Their passing is centered less in the defensive third and more in the middle and attacking thirds under Torrent:

This overwhelming style of play, which we saw remnants of while Vieira was in charge, is designed specifically to exploit the home-field advantage of Yankee Stadium. On a smaller, narrower field, teams tend to have trouble stringing passes together and maintaining a coherent shape. NYC not only excel at those two things, but their gap-hitting, fling-numbers-forward ethos is perfect when there is less area to cover.

The advantages of stunting wingers wide — the hypothetical space that should arise in midfield, as an example — are less prevalent at Yankee Stadium, naturally. But the narrow field works to their advantage in other ways. Notably, it’s not as easy to hit them on the counter with less room to spray the ball wide. That helps eliminate the primary weakness of NYC’s style of play.

Vancouver showed that they are still vulnerable on the other end by stealing that draw in the Bronx. (It helped that the left side of the defense fell asleep on an 87th-minute cross, giving away a 2-1 lead.) But the Whitecaps are just the second team, after first-place Atlanta United, to get a result away at New York City.

Per Eliot McKinley of American Soccer Analysis, this is NYCFC’s passing network from the Vancouver game:

This shows the players’ average positions and the amount of passes exchanged between them. Looking at the starters (Sweat, Lewis and Awuah came on as subs), Torrent’s 4-3-3 is clear. Jo-Inge Berget leads the line as a true number 9, while four other attacking players — in addition to fullbacks Ronald Matarrita and Anton Tinnerholm — support from various positions.

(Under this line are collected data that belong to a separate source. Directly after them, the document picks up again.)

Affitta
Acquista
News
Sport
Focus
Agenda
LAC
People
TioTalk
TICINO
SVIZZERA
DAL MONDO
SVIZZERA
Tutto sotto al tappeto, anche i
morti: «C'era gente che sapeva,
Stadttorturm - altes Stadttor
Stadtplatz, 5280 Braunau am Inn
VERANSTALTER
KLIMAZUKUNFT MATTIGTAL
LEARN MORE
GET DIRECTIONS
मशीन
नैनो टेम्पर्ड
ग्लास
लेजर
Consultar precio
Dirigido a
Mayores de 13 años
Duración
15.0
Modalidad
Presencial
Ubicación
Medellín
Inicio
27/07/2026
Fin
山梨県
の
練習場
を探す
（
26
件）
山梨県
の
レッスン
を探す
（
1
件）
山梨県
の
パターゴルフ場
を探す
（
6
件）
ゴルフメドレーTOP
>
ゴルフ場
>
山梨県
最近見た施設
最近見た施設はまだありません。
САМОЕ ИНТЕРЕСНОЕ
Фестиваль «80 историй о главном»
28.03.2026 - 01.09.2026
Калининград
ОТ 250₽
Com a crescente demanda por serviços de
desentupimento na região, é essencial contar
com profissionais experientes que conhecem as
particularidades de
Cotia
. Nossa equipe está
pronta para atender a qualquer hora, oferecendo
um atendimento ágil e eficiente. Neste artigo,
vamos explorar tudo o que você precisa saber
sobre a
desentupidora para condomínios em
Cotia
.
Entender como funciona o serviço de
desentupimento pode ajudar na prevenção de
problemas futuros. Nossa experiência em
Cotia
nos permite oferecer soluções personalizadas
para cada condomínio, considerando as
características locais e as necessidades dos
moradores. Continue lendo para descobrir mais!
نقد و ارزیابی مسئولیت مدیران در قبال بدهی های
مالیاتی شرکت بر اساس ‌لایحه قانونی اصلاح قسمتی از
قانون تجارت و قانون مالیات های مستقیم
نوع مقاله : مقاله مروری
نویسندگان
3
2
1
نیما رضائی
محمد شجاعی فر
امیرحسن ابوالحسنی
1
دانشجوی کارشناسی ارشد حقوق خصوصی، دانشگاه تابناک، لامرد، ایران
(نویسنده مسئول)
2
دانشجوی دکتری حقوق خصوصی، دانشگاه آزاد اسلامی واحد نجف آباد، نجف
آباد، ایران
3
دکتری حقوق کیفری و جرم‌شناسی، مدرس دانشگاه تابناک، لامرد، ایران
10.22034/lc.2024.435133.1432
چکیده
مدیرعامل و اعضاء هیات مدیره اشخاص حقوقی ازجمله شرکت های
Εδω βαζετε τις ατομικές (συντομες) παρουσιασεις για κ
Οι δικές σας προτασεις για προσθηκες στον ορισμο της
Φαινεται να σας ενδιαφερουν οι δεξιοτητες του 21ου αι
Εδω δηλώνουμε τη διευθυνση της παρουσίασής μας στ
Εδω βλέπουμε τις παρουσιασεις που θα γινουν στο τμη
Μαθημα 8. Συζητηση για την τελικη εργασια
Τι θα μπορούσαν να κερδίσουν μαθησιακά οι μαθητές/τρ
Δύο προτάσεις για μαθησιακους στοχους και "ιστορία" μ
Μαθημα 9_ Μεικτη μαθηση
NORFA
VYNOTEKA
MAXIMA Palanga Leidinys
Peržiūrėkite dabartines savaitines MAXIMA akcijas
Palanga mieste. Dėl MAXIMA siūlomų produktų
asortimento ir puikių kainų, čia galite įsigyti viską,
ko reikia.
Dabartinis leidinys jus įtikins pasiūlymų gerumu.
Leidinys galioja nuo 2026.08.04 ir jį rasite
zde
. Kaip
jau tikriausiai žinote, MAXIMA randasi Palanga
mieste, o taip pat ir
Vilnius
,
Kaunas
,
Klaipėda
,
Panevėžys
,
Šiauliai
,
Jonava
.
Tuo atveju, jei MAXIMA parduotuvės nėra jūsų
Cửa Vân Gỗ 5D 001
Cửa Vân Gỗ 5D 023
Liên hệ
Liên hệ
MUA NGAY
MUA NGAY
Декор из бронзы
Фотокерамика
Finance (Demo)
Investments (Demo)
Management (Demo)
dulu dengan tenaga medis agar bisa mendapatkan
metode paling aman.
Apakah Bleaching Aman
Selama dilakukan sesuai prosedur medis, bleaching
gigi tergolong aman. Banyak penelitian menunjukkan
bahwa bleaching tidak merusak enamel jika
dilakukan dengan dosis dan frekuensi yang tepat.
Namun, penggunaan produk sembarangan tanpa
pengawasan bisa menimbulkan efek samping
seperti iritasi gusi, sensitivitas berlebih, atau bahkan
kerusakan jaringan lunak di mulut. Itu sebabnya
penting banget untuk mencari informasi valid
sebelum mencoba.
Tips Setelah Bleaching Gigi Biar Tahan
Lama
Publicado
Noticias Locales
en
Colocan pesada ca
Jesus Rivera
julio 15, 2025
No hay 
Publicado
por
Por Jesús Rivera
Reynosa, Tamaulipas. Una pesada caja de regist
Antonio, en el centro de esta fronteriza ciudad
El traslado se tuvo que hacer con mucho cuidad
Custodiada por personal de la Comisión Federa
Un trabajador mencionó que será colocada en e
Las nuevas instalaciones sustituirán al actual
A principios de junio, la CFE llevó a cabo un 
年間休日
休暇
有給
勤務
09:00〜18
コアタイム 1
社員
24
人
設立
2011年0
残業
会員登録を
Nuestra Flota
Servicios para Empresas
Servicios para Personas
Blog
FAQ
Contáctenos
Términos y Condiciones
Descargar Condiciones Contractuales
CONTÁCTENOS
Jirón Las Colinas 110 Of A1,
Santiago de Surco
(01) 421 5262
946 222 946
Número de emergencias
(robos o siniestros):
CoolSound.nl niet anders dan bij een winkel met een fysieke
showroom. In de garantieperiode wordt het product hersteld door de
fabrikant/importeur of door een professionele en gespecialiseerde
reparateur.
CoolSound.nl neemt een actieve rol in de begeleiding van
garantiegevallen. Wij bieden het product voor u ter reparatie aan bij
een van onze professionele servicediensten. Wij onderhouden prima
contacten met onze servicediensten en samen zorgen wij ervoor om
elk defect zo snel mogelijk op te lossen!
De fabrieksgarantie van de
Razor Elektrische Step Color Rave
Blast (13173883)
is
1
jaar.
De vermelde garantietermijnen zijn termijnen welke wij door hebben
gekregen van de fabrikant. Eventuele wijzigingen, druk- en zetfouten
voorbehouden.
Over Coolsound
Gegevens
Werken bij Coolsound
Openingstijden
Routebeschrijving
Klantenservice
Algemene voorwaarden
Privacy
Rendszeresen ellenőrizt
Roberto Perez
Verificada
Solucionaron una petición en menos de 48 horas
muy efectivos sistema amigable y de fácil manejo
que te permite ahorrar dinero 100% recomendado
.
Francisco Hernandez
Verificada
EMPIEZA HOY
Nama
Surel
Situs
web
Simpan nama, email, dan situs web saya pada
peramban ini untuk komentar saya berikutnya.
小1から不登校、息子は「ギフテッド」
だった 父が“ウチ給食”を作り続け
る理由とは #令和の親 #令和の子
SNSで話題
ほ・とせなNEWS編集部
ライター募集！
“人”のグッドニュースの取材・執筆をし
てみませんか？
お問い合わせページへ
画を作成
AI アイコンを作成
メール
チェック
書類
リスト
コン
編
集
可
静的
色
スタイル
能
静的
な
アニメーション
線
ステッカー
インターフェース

None of the wingers are set on the touchline as their average position. This is partially because that is not a viable defensive shape, and partially because of the rotation that naturally occurs with so many dedicated attackers. Jesus Medina and Valentin Castellanos (who played well in his MLS debut) often took each other’s place. Some goes for Maxi Moralez and Ismael Tajouri-Shradi on the other side.

It’s all free-flowing, by design. It’s ideal for an aggressive, probing player like Medina, who has plenty of on-ball flair and loves to take defenders on one-v-one. Moralez, who at times has played as a false 9 with David Villa and Berget hurt, has been the team’s best player. He has eight goals and 12 assists, starting every game.

Moralez has a way of slipping under defenders, squirming through holes and attaching the ball to his feet in tight spaces. Occasionally he drifts to the wing, as a new starting point for slimy dribbles and creative touch passes. Everyone in the attack benefits.

Tinnerholm has been one of the better right backs in the league this year, and he’s capable enough on the ball to both support the right-sided attackers and overlap for them. Torrent’s system, similar to Guardiola’s and other modern tactical looks, requires fullbacks who can pass like midfielders. Tinnerholm fits the mold.

Recent results, including the disappointing dropped points to the Whitecaps and last week’s loss in Seattle, have revealed some lingering issues. They have a tendency to rotate the squad a lot, resulting in some disjointedness. Winger Jonathan Lewis should be getting more minutes. The loss of Yangel Herrera for the season has left them weaker in midfield.

But NYC look cemented in the Eastern Conference’s top three. Their relentlessness at home has been brutally effective, and they will be getting David Villa back from injury soon. Their weakness under Vieira was always playoff success. Thus brings Torrent’s next challenge.